* **Document segment**
▼
Enum for the different methods to compute label quality scores.

Attributes:

 CONFIDENCE_WEIGHTED_ENTROPY(*args, **kwargs) Returns the "confidence weighted entropy" label-quality score for each datapoint. NORMALIZED_MARGIN(*args, **kwargs) Returns the "normalized margin" label-quality score for each datapoint. SELF_CONFIDENCE(*args, **kwargs) Returns the self-confidence label-quality score for each datapoint.

Methods:

 __call__(labels, pred_probs, **kwargs) Returns the label-quality scores for each datapoint based on the given labels and predicted probabilities. from_str(method) Constructs an instance of the ClassLabelScorer enum based on the given method name.
CONFIDENCE_WEIGHTED_ENTROPY(*args, **kwargs) = get_confidence_weighted_entropy_for_each_label#

Returns the “confidence weighted entropy” label-quality score for each datapoint.

NORMALIZED_MARGIN(*args, **kwargs) = get_normalized_margin_for_each_label#

Returns the “normalized margin” label-quality score for each datapoint.

SELF_CONFIDENCE(*args, **kwargs) = get_self_confidence_for_each_label#

Returns the self-confidence label-quality score for each datapoint.
▲
* **Short problem A**
In the listing, rewrite everything from the line containing "catalogue / barcode: US 1629888" down to the line containing "catalogue / barcode: US 1407742", replacing "collector number" with "collector no." and leaving all else unchanged.

Dataset records
▼
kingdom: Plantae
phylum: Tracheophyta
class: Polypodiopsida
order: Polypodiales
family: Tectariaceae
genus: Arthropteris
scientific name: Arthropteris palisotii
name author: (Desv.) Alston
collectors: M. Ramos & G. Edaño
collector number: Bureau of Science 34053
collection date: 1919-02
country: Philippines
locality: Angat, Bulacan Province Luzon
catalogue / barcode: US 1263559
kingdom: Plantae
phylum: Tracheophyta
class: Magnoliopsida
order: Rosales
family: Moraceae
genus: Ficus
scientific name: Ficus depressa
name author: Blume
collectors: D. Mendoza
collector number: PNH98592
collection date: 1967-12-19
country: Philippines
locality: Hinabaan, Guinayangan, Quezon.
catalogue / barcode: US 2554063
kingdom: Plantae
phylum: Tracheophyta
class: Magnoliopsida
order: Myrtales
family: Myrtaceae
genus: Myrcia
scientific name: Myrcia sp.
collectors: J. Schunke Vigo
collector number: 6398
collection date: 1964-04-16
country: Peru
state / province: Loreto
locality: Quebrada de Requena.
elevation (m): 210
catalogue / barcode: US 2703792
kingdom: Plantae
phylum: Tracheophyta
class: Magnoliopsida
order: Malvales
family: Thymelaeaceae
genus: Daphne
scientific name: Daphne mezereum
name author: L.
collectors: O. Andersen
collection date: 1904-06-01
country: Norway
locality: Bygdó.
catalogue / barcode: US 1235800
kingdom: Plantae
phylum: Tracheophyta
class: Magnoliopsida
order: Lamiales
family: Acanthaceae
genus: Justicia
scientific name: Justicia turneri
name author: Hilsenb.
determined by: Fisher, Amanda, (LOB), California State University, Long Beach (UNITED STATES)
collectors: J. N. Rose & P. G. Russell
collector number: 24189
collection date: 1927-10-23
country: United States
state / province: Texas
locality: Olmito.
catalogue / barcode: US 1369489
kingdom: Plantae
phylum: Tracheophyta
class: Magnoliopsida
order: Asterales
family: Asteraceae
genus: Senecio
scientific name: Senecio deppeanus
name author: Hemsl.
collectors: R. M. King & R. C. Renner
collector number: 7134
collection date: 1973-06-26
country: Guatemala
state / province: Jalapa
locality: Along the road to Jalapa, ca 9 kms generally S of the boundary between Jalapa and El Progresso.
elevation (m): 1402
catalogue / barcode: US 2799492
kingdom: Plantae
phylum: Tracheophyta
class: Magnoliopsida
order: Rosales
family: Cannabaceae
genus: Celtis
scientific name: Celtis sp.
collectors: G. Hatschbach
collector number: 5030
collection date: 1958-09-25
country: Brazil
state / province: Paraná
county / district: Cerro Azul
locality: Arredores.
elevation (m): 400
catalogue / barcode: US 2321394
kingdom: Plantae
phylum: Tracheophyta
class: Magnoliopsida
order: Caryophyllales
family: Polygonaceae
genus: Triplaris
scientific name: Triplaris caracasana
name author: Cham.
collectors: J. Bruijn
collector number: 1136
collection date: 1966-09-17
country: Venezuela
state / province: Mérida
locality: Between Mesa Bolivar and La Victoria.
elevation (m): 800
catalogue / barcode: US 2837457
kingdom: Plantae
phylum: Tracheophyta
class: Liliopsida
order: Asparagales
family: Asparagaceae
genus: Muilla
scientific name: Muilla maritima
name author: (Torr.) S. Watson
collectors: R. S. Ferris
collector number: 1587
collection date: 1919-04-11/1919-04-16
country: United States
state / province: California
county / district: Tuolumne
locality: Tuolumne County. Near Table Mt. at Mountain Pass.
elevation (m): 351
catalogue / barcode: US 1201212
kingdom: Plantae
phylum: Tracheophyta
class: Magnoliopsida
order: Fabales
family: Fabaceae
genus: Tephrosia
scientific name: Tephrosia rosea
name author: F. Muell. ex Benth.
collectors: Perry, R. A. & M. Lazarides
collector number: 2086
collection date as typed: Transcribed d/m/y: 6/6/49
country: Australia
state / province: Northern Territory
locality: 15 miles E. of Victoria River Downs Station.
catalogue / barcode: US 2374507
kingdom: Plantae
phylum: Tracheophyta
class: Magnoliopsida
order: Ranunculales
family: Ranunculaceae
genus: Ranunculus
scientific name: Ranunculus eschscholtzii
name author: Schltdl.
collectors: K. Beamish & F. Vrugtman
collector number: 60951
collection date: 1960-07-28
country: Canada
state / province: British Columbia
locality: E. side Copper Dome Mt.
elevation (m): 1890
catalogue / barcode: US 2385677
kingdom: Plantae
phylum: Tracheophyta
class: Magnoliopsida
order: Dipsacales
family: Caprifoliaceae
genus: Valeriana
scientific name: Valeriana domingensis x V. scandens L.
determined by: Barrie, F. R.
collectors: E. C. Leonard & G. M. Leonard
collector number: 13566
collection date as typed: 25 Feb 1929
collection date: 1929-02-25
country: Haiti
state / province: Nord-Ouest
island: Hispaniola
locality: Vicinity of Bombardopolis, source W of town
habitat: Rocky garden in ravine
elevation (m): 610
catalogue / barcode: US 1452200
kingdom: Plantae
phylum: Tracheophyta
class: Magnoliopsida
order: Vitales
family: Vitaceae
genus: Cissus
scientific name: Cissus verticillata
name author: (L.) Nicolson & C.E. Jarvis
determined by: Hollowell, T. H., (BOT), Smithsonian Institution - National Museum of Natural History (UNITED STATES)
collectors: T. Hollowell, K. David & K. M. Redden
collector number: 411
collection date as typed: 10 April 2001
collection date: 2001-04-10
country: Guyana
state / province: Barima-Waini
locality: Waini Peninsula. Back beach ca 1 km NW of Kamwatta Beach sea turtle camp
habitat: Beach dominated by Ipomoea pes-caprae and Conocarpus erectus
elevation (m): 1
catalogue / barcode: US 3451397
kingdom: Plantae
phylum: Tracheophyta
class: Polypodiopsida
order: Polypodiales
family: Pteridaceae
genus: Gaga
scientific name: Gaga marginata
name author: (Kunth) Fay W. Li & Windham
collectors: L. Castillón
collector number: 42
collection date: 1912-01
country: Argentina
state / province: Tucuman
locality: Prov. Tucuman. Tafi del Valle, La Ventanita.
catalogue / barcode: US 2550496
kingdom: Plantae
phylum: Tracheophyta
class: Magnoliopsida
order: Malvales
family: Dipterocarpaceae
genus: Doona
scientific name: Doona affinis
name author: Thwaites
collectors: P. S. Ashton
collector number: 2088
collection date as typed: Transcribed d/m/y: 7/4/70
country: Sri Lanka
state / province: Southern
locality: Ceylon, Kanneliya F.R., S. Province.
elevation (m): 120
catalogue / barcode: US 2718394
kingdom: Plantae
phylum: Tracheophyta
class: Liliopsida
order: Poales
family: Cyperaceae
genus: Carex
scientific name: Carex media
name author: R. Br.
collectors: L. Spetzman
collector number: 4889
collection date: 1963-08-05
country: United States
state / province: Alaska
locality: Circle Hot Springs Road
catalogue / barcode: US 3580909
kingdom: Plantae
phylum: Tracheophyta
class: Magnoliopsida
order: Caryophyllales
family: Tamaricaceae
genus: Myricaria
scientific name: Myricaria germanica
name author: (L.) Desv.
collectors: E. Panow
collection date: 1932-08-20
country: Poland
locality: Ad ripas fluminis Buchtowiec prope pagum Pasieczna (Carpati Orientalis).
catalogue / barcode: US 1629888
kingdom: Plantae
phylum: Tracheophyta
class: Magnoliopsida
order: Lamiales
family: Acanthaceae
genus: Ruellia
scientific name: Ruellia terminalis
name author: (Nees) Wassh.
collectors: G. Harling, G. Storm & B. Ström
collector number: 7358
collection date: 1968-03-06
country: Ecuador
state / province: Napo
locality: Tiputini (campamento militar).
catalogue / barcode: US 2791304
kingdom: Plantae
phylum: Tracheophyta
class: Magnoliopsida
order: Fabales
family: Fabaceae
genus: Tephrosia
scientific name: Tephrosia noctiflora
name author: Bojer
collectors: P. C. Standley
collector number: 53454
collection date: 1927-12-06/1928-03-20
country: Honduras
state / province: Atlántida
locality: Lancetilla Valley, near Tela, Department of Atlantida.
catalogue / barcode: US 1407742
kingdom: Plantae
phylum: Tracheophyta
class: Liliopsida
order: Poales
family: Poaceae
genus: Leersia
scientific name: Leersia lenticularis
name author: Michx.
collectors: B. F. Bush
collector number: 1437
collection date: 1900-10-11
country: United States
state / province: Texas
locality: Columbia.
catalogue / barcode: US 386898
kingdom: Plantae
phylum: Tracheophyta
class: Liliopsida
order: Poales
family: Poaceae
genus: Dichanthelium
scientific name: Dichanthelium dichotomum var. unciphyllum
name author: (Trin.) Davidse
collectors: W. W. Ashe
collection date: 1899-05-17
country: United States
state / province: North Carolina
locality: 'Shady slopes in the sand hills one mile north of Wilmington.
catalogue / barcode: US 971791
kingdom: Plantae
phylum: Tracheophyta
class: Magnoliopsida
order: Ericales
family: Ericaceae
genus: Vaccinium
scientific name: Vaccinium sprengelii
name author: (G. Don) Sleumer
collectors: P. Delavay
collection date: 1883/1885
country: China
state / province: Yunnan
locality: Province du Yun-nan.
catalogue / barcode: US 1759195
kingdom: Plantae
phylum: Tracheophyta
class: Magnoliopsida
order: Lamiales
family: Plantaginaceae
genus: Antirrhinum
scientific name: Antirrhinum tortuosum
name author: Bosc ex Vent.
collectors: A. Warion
▲
* **Short problem B**
Continue the documentation of the label quality score enum from where it stops.

* **Expected answer A**
catalogue / barcode: US 1629888
kingdom: Plantae
phylum: Tracheophyta
class: Magnoliopsida
order: Lamiales
family: Acanthaceae
genus: Ruellia
scientific name: Ruellia terminalis
name author: (Nees) Wassh.
collectors: G. Harling, G. Storm & B. Ström
collector no.: 7358
collection date: 1968-03-06
country: Ecuador
state / province: Napo
locality: Tiputini (campamento militar).
catalogue / barcode: US 2791304
kingdom: Plantae
phylum: Tracheophyta
class: Magnoliopsida
order: Fabales
family: Fabaceae
genus: Tephrosia
scientific name: Tephrosia noctiflora
name author: Bojer
collectors: P. C. Standley
collector no.: 53454
collection date: 1927-12-06/1928-03-20
country: Honduras
state / province: Atlántida
locality: Lancetilla Valley, near Tela, Department of Atlantida.
catalogue / barcode: US 1407742

* **Expected answer B**
__call__(labels, pred_probs, **kwargs)[source]#

Returns the label-quality scores for each datapoint based on the given labels and predicted probabilities.

See the documentation for each method for more details.

Example

>>> import numpy as np
>>> from cleanlab.internal.multilabel_scorer import ClassLabelScorer
>>> labels = np.array([0, 0, 0, 1, 1, 1])
>>> pred_probs = np.array([
...     [0.9, 0.1],
...     [0.8, 0.2],
...     [0.7, 0.3],
...     [0.2, 0.8],
...     [0.75, 0.25],
...     [0.1, 0.9],
... ])
>>> ClassLabelScorer.SELF_CONFIDENCE(labels, pred_probs)
array([0.9 , 0.8 , 0.7 , 0.8 , 0.25, 0.9 ])

Return type:

ndarray

classmethod from_str(method)[source]#

Constructs an instance of the ClassLabelScorer enum based on the given method name.

Parameters:

method (str) – The name of the scoring method to use.

Return type:

ClassLabelScorer

Returns:

scorer – An instance of the ClassLabelScorer enum.

Raises:

ValueError: – If the given method name is not a valid method name. It must be one of the following: “self_confidence”, “normalized_margin”, or “confidence_weighted_entropy”.

Example

>>> from cleanlab.internal.multilabel_scorer import ClassLabelScorer
>>> ClassLabelScorer.from_str("self_confidence")
<ClassLabelScorer.SELF_CONFIDENCE: get_self_confidence_for_each_label>

class cleanlab.internal.multilabel_scorer.MultilabelScorer(base_scorer=ClassLabelScorer.SELF_CONFIDENCE, aggregator=Aggregator(method=exponential_moving_average, kwargs={'alpha': 0.8}), *, strict=True)[source]#

Bases: object

Aggregates label quality scores across different classes to produce one score per example in multi-label classification tasks.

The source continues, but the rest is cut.